Sunday, March 8, 2020 -- 5:22 PM

I can't say how much I love

I can't say how much I love this poem.

Awesome blog and show. I listened to this in 2017 and now with Ken's passing each of these re-runs becomes all the more weighty.

I booked a flight to be there for Ken's commemoration only to see the Coronavirus cancellation. I look forward to making that when it becomes reality.

Ithaka may have prompted the journey but I truly feel there is no you to give it to. It was ironic during the show that Keiran went halfway there when a caller invoked a Soul meme to answer Mid Life crisis (Ken had a deep breath.) I don't find the secular answers any less preachy without coming to terms with our lack of free will and a reframe of human agency. I could say more but ... it's a problem with few cross-bearers.

Thanks for this blog and show.

Karen Dunn's picture

Karen Dunn

Thursday, March 12, 2020 -- 10:52 PM

If you imagine the experience

If you imagine the experience of meaning is related to ego satisfaction you will inevitably be disappointed.

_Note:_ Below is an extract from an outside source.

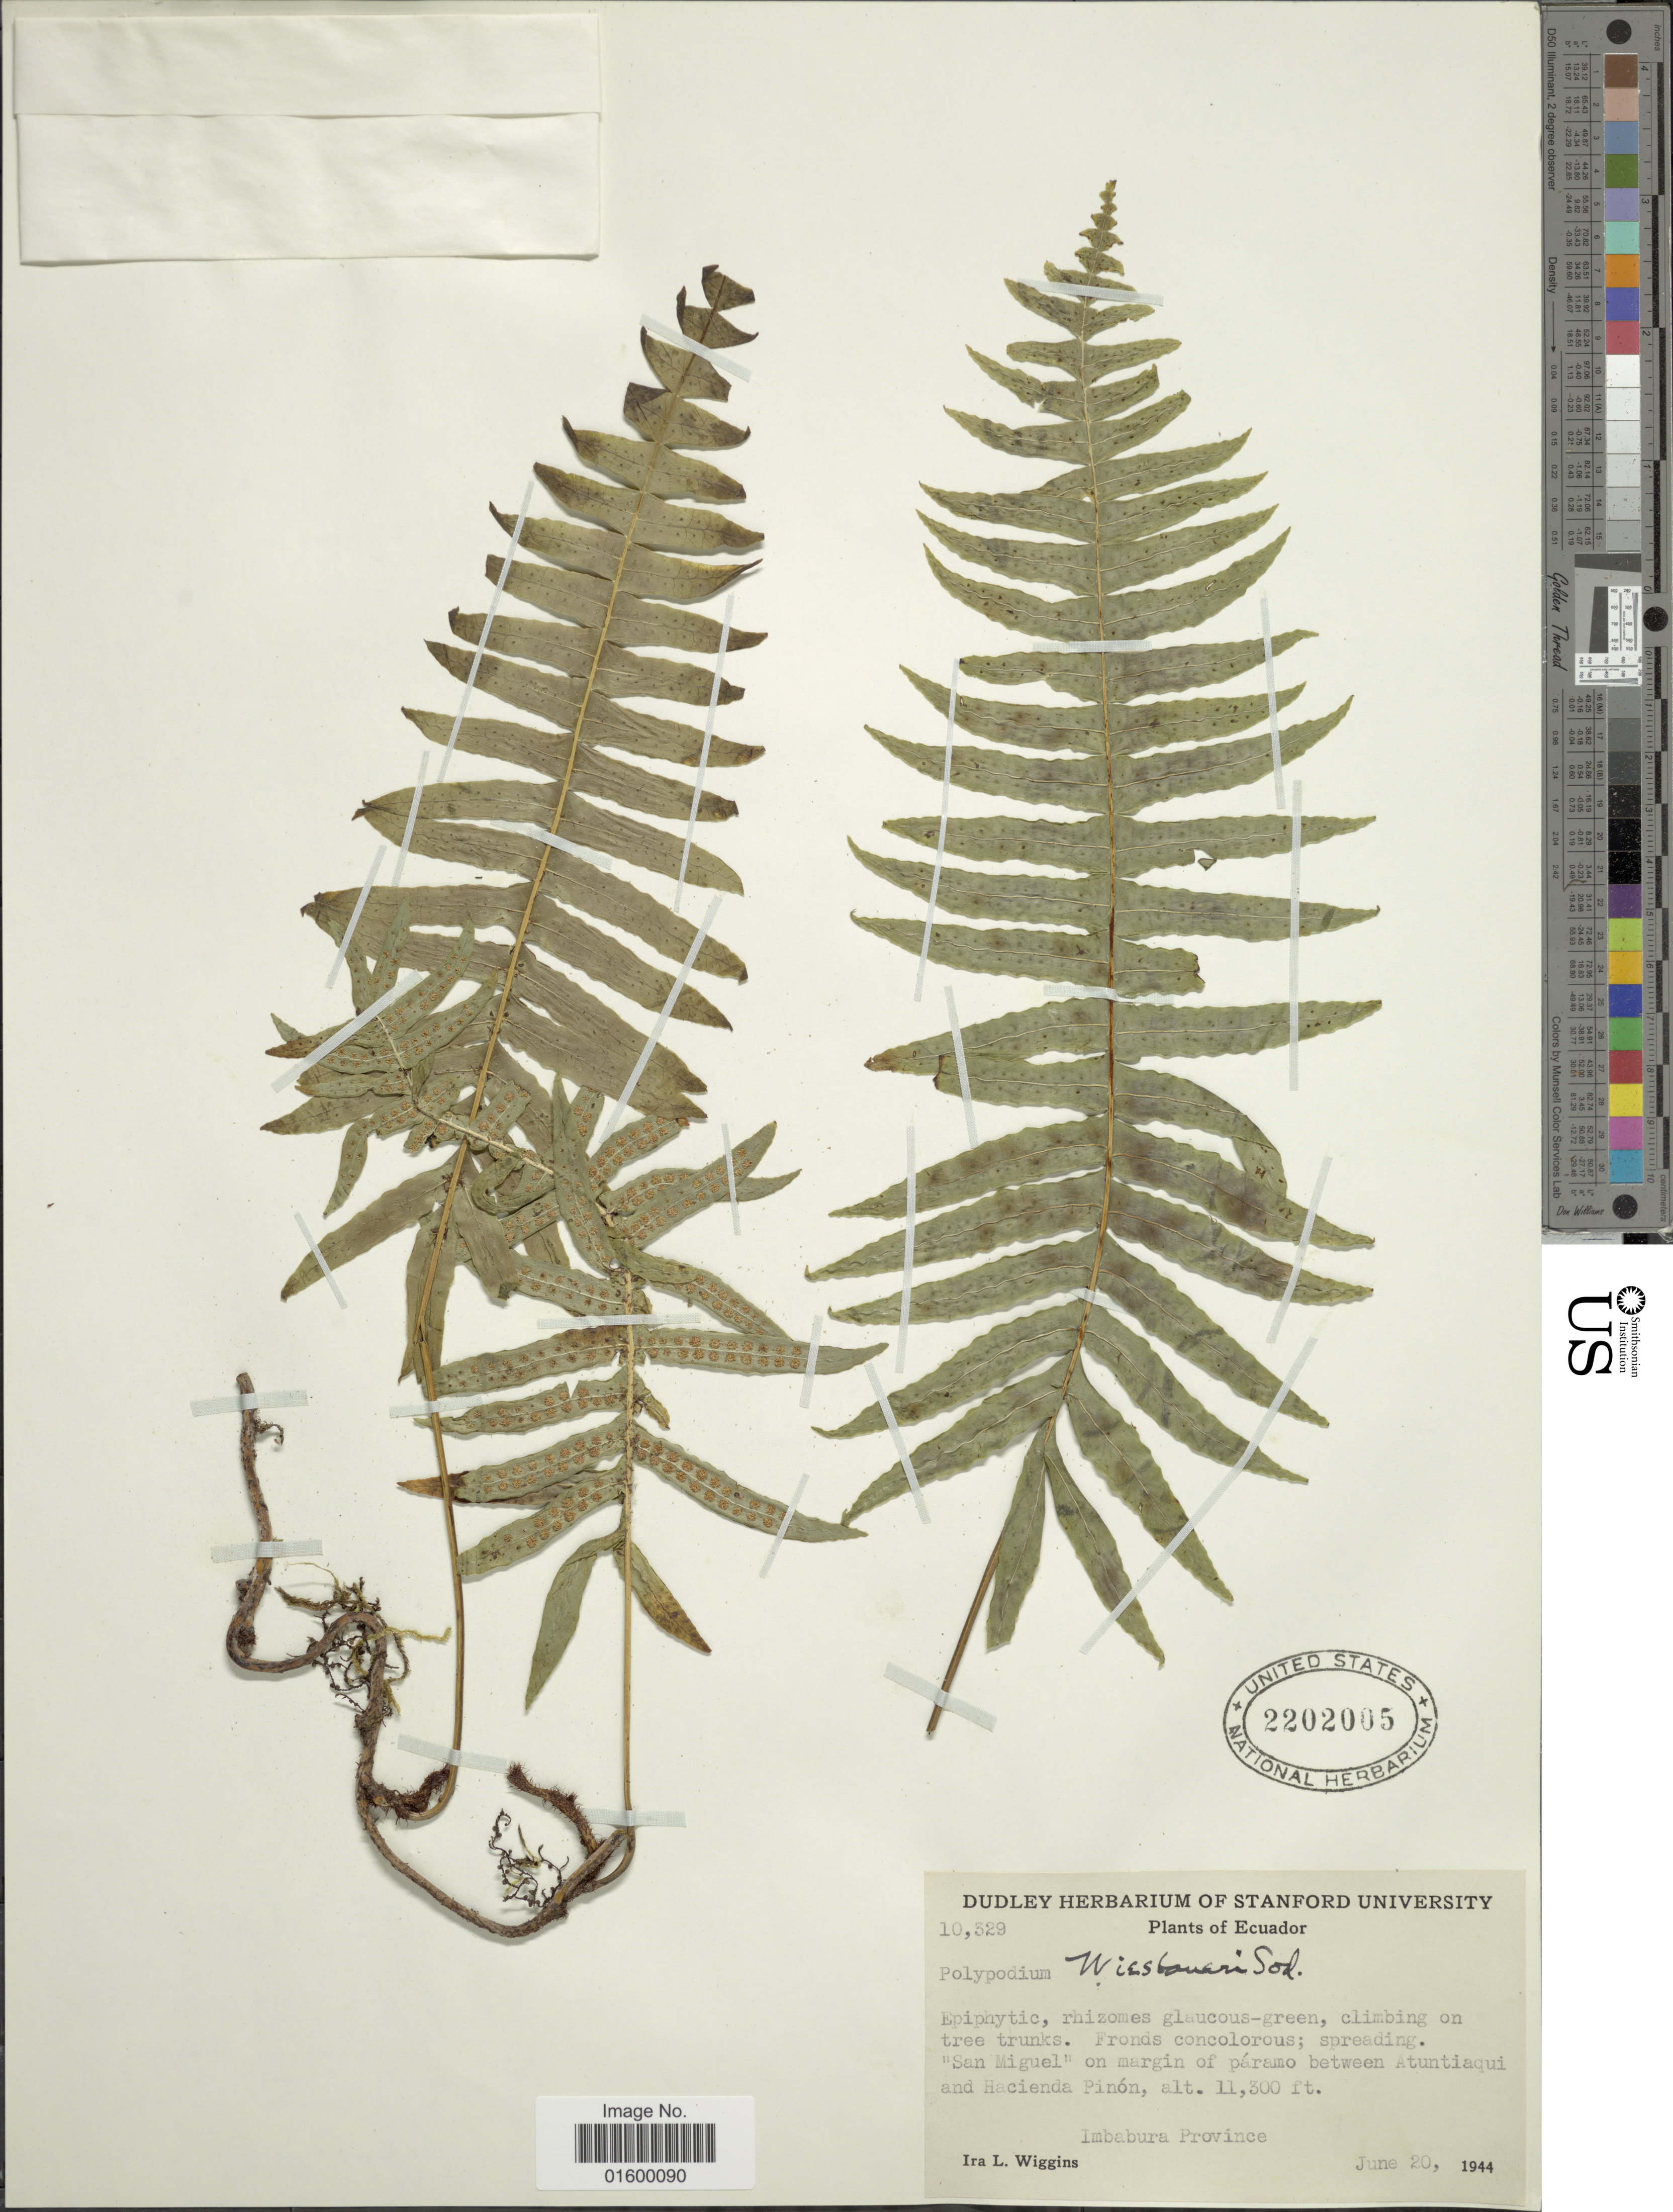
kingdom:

The experience of meaning is finding a true or unique connection between things, people, ideas or some combo of these. Often, closing a gap between what we need and getting it is associated with meaningful behavior because this is one of our earliest and most rewarding experience of meaning but this is rudimentary. There are so many ways to open your eyes, ears and mind to mysteries and otherness. Curiosity, not striving, is the root of the egos experience of meaning.

I enjoy William James and John Dewey;, The Meaning of Truth, The Moral Philosopher and Moral Life and Theory of Valuation.